Aku tak pernah mengerti bagaimana ‘seni’ bekerja. Sapuan tinta, guntingan kardus, lilitan seng/kawat, atau terakota yang dibentuk—yang serupa-rupa-nya aku tetap tak tahu bentuk apa itu. Sebagaimana nama acara ini, aku sudah tentu ‘awam’ perihal seni. Satu-satunya seni yang kutahu, adalah air, itu pun kerap kutemui di dalam kamar mandi atau di bawah pohon trembesi di pinggir jalan.

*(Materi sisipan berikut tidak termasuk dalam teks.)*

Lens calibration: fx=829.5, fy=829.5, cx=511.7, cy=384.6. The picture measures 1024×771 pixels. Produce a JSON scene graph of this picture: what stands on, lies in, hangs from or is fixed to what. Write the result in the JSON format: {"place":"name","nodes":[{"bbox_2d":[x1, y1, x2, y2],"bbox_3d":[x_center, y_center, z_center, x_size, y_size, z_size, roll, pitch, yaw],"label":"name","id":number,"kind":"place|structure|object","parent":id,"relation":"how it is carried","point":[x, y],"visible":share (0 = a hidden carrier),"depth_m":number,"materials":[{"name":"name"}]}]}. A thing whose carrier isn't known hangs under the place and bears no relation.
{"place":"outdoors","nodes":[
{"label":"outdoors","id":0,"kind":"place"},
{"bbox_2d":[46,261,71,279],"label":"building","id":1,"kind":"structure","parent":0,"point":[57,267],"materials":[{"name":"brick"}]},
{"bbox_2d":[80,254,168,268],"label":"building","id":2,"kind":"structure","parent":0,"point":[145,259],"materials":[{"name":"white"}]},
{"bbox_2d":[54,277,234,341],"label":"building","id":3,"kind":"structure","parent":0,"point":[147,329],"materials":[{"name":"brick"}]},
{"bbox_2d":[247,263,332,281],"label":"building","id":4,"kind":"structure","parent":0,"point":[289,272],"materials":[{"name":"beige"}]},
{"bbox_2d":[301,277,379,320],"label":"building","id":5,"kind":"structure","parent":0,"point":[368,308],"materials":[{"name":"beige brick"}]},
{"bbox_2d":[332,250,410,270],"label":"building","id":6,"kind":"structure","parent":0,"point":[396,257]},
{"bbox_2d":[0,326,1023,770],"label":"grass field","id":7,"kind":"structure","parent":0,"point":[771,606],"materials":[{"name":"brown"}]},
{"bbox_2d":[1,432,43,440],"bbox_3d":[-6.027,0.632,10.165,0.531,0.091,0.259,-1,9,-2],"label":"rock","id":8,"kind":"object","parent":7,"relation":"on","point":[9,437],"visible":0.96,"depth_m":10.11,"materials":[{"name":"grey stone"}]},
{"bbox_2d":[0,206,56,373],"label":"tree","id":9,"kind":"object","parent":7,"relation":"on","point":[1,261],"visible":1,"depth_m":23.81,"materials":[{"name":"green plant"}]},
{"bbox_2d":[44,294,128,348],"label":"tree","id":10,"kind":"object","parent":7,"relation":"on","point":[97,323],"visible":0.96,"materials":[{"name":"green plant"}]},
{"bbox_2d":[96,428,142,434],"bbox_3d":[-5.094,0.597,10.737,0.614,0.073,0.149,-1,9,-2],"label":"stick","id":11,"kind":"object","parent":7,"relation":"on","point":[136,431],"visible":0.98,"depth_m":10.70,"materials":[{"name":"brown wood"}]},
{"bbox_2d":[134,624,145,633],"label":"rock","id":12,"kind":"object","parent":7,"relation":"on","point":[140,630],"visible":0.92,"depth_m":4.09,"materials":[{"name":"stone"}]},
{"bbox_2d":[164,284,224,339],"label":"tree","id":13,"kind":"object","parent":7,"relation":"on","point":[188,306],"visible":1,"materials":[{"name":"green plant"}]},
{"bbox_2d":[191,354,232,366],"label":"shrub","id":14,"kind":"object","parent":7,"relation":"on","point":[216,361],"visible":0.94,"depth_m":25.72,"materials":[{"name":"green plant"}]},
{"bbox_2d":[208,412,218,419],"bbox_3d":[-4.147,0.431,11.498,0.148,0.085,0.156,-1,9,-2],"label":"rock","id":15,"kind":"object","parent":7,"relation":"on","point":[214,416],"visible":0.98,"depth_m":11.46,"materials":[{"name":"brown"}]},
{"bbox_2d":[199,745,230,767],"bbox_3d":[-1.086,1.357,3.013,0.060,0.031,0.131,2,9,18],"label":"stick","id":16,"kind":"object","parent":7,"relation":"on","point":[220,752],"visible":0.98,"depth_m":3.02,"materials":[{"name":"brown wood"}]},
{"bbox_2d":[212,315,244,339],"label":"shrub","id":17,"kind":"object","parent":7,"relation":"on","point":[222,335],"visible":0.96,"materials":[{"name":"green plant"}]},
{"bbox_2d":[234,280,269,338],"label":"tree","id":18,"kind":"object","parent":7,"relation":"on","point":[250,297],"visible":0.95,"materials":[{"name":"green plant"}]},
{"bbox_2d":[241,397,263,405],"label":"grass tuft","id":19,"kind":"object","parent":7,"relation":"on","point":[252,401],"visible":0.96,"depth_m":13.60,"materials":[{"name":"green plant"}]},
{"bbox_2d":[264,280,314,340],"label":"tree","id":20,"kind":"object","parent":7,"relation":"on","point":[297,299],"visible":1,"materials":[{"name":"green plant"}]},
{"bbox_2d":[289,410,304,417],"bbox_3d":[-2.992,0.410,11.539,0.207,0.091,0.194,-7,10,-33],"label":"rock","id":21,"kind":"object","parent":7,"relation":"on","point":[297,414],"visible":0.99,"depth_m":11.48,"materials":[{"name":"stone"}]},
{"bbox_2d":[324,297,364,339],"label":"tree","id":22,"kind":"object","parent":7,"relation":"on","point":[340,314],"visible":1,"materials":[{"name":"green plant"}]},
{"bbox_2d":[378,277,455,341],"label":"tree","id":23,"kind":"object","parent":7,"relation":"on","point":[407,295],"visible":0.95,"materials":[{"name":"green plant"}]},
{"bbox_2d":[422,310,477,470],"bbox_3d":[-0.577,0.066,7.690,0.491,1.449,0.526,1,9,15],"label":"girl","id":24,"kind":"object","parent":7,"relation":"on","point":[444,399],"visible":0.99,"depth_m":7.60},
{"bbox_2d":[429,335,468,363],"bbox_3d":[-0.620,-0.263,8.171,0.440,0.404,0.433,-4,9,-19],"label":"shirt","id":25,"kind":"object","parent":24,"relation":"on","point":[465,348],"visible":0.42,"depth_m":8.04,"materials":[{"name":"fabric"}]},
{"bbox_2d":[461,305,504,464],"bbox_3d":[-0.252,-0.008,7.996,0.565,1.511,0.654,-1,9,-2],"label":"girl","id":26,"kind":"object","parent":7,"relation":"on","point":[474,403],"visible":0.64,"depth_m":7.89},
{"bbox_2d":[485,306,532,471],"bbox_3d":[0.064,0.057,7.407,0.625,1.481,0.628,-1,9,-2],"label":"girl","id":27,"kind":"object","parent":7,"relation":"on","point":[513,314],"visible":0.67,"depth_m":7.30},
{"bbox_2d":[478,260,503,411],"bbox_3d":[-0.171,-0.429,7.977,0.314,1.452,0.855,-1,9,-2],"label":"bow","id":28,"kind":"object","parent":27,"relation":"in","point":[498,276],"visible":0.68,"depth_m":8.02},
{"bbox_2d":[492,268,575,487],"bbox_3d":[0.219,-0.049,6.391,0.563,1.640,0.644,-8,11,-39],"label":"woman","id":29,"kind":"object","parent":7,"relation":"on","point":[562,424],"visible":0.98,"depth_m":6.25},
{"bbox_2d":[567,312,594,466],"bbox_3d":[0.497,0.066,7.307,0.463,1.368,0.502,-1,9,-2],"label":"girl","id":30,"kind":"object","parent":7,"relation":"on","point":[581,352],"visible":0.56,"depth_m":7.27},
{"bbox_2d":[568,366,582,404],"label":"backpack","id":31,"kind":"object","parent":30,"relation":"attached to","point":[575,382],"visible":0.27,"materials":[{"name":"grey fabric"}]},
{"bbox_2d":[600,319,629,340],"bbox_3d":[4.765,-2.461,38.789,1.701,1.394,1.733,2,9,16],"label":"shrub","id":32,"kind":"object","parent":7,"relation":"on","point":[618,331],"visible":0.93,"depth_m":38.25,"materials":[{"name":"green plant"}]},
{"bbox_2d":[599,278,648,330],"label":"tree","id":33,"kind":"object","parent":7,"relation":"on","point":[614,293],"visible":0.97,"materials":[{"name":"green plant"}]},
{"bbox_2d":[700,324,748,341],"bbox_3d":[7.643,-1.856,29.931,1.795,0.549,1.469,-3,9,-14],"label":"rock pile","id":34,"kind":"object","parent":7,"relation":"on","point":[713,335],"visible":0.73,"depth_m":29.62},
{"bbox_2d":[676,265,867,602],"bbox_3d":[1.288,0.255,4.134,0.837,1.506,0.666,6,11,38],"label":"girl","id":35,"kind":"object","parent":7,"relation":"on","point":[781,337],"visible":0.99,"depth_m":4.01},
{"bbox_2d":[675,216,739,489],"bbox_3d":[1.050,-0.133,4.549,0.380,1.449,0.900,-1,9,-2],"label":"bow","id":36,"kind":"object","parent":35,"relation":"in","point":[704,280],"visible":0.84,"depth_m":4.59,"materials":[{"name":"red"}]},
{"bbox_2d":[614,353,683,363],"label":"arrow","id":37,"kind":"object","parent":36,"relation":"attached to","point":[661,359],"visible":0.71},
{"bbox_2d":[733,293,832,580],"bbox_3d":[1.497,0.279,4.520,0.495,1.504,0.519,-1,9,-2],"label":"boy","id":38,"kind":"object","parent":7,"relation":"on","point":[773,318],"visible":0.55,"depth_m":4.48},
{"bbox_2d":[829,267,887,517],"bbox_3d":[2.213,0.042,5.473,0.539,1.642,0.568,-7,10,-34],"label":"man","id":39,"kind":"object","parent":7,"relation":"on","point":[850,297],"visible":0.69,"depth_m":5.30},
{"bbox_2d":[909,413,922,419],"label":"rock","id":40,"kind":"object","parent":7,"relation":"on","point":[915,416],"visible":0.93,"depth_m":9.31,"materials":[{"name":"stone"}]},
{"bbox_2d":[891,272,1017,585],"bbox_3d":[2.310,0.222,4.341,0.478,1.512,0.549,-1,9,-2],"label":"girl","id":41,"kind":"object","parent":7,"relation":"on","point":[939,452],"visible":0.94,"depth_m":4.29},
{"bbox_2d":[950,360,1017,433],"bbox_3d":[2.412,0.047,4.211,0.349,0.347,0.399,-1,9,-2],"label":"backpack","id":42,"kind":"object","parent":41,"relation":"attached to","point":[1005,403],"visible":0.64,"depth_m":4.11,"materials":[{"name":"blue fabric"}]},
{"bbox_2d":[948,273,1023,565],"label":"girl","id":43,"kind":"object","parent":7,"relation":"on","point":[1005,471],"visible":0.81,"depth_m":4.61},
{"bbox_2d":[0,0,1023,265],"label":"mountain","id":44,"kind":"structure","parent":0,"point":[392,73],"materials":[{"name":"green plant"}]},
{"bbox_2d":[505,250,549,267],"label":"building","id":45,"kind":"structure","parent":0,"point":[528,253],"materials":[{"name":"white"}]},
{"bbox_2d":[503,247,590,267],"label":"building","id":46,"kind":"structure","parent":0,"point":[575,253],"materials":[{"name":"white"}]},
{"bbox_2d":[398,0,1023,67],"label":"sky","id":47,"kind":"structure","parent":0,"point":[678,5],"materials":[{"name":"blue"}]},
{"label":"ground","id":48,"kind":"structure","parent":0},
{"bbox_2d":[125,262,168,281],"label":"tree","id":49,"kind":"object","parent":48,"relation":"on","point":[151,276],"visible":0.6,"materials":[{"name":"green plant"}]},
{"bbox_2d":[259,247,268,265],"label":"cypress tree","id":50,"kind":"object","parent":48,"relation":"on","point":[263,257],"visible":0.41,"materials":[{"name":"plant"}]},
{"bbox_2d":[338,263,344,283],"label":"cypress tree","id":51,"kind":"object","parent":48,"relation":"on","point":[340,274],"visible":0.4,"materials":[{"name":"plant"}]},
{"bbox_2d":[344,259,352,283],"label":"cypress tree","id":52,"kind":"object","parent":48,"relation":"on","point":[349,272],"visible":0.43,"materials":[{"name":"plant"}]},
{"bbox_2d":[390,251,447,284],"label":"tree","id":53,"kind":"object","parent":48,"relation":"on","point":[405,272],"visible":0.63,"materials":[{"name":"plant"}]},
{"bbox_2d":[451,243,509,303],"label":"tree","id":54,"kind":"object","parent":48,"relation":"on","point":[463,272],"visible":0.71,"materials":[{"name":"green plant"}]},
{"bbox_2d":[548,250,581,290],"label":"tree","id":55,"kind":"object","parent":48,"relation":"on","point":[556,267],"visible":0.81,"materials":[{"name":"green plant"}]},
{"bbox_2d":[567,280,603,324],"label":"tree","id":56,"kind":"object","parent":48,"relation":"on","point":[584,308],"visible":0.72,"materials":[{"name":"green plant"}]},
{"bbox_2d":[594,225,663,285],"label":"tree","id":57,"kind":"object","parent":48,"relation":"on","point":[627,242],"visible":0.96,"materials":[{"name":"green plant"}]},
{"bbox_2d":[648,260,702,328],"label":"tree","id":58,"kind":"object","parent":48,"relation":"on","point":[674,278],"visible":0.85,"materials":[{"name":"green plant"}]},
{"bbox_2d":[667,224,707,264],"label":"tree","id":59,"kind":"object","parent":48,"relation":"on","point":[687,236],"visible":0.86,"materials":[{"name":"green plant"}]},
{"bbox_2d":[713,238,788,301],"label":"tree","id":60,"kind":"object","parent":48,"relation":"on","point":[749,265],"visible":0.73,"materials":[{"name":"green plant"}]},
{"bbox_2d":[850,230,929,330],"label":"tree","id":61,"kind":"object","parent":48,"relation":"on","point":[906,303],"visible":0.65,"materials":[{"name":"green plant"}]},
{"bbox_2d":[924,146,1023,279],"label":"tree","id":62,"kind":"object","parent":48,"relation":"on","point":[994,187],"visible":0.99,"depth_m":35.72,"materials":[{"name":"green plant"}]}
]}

Bagaimana kamu memandang seni, mungkin harus lebih memperhatikan bagaimana asbabun nuzulnya. Apa yang melatarbelakangi, apa yang sedang dirasa oleh penciptanya, atau apa kaitannya antara garis bertemu dengan titik-titik.
Di sini, aku hanya menempatkan diriku sebagai pengunjung. Yang hanya ingin me-ngopi, lantas terkejut karena ada pameran seni. Tempat yang cukup luas untuk mengadakan pameran lukis beserta mendendangkan lagu-lagu reggae. Di atas kepala, ada terang kuning dari bohlam lampu yang terbentang malang melintang. Suasana yang membikin mata tenang.
Kembali kepada seni yang tertuang dalam lukisan. Belum sempat aku memahami apa maksud dari kanvas dan isinya, telingaku sudah dijejali lagu reggae yang dibawakan oleh teman-teman ‘jalanan’. Tak hanya vokalis dan musisi yang kena sorotan, sekawanan ‘kawan’ yang berdiri menari, mengayunkan tangan, kaki, sambil memainkan asap rokok yang terus-menerus mengisi rongga mulut mereka pun tak kalah mengambil perhatian.
Aku cukup tersentak kala “Darah Juang” dilantunkan. Lagu dari Marjinal itu benar-benar menggurita di tengah teman-teman seni jalanan. Aku menemukan lagu ini di suatu kota lain, kemudian menjumpai lagu ini lagi di kota-ku sendiri. Dengan artis yang sama-sama gemar hidup di jalanan.
Darah Juang bukan hanya sekadar lagu, ia mungkin serupa himne bagi teman-teman yang termarjinalkan: entah karena keinginan hati, atau karena keadaan yang memaksa. Namun, meski begitu, selalu ada yang dapat kita ambil. Entah dari peristiwa besar, atau pengalaman-pengalaman sederhana.
BACA JUGA: Perjalanan Menonton Tawuran
Rambut gondrong, bertato, bertindik, dan mengenakan kupluk, barangkali lebih mengerti tentang makna perjuangan. Setidaknya di antara mereka tahu dan paham, bahwa hidup tak semudah menengadahkan tangan lantas mendapat uang dari mak bapak. Harus ada yang dikorbankan. Entah tenaga, entah pikiran, entah hati. Akan tetapi kalau sudah menyangkut tanah air dan pembelaan akan kaum proletar, maka tak sekali-kali bisa dikorbankan. Harus ada yang berdiri dan angkat suara. Jika tidak dengan cara berorasi sambil mengenakan jas almamater, mungkin bisa lewat lagu dan seni, bernyanyi dan menari. Seperti teman-teman kita yang sedang kuceritakan ini.
“…mereka dirampas haknya, tergusur dan lapar, bunda relakan darah juang kami, padamu kami mengabdi…”
Siapa yang dirampas haknya? Siapa yang lapar dan digusur? Pada siapa kami mengabdi? Apakah aku terlibat dalam kata ‘kami’? Merambat tapi pasti, telinga yang terjamah himne ini boleh jadi akan mempertanyakan banyak hal. Makna di balik lirik, pertanyaan mengapa seniman jalanan membawa lagu ini, atau ada apa dengan tanah air yang ku-tempati.
“Pameran Awam Seni 4 bertema folklore. Acara Nyeni ini dihelat di kafe Maharani yang berada di jalan Karanggeneng Sukodadi. Pada Minggu, 19 Maret 2023.”